The U.S.-led international forces in Afghanistan suffered the lowest number of casualties in the past six years in 2013, but Afghan security forces saw their casualties mount as they took the lead in the 12-year war against the Taliban.

The figures underline the dangers this nation still faces as the NATO-led mission nears its end in Afghanistan in 2014.

According to an Associated Press tally, NATO casualties fell to 151 in 2013, down from 394 a year earlier. The U.S. bore the brunt of these attacks, with 118 deaths, down from 297 in 2012.

However, foreign troops still are targeted by insurgents. Just last week, a suicide bomber struck a convoy in the capital, Kabul, killing three NATO troops, including one American.

Casualties among the Afghan army and police rose to 2,767, up from 1,870 the year before. In June, the Afghan army and police took over control of the country's security from the NATO-led International Security Assistance Force, resulting in greater combat losses with the insurgents.

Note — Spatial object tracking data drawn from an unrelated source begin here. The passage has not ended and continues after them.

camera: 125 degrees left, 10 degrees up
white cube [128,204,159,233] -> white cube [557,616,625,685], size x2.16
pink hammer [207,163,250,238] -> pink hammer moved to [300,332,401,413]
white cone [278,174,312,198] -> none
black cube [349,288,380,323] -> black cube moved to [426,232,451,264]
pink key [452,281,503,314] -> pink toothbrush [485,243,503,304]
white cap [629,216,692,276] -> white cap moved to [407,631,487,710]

Meanwhile Afghan civilians continued to bear the worst of the war's violence, with the United Nations recording 2,730 deaths and 5,169 wounded through the end of November, a 10 percent increase on a year earlier.

One significant change this year was a steep drop in the number of insider attacks, the so-called "green-on-blue" incidents in which Afghan security turn on their NATO partners. Last year, attacks like this killed 53 coalition troops in 38 separate incidents. In 2013, there were 16 deaths in 10 separate insider attacks.

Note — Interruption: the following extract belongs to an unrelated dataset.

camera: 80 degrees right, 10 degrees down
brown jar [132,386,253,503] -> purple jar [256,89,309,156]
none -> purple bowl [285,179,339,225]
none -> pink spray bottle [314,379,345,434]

Maj. Gen. Joseph Osterman, director of operations for the coalition, said most of the credit for the lower insider attacks should go to the Afghan security forces.

"They put in much more robust screening processes, education processes, and at the local level, just awareness of soldiers who were potential 'green-on-blue' perpetrators," Osterman said.

The Defense Department says a total of 1,788 Americans have been killed in action in Afghanistan since the U.S. invasion in 2001 through Dec. 30. Some 19,541 have been wounded.